Federal Reserve's Timing

More than once has the U.S. Federal Reserve assured the world that it is able to keep inflation at bay. That despite its massive quantitative easing effort, it has the capability to drain the excess liquidity from the money supply once recovery is fully entrenched, thereby averting any inflationary risk.

As Bernanke said: ""We are confident that we have the necessary tools to implement that strategy when appropriate."

I think there are two key phrases in his statement: "necessary tools" and "when appropriate".

As demonstrated by Paul Volcker, the Fed's Chairman between 1979 and 1987, to slay the inflation dragon, you just have to strangle it hard and long enough while enduring any pains that it might inflict upon you in its last-breath struggle. At the time of his first appointment, the inflation rate was hovering at 13%. Volcker pushed the benchmark federal funds rate from 11% to as high as 20% - 7% above the inflation rate, and as a result inflation rate was lowered to around 3%. The casualty: the recession of the early 1980's.

So I do not doubt that Feds has the necessary tools to extinguish any inflationary flare-up. After all, as demonstrated by Volcker, the Fed can go few notches higher even if draining the liquidity it pumped in over the past 12 months proved not enough to contain the inflation genie. But I am rather skeptical on whether they will be applied "when appropriate". I am doubtful because:

1. It is much harder to discern the threat of inflationary onslaught. Because of cacophony of noises from employment data to assets (mainly housing and equity) prices to core and general inflation rates are pointing at different directions, the Fed will have a hard time picking up the right signal and act accordingly.
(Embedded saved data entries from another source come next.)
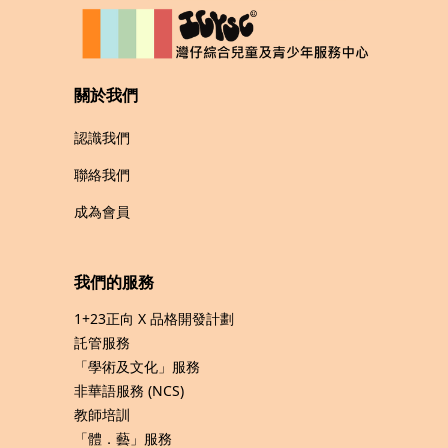
關於我們
認識我們
聯絡我們
成為會員
我們的服務
1+23正向 X 品格開發計劃
託管服務
「學術及文化」服務
非華語服務 (NCS)
教師培訓
「體．藝」服務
One of the reasons for the noises is because the Fed has become a quasi-political organization. Unlike ECB where price stability is its ultimate measurement of success, the Fed is charged with ensuring sustainable economic growth. And over the years, it can be observed that the Fed, with pressures exerted upon it by the politicians, are willing to amplify the decibel level of economic indicators such as unemployment rates, default rates for housing loans etc. Which leads me to the second and more important point;

2. Even if a clear sign of rapidly building inflationary pressures can be detected accurately, will the Fed, being also concerned about the overall immediate state of economy and watched over by the politicians, act decisively or will it stall in implementing the necessary tightenings?

Given the track records of the Fed over the past years, in particular its reaction to the past economic slowdowns in this decade, my prognosis remain unchanged; i.e. inflation will return while world economy continues to limp along. In other words, stagflation will rear its head after an absence of 3 decades.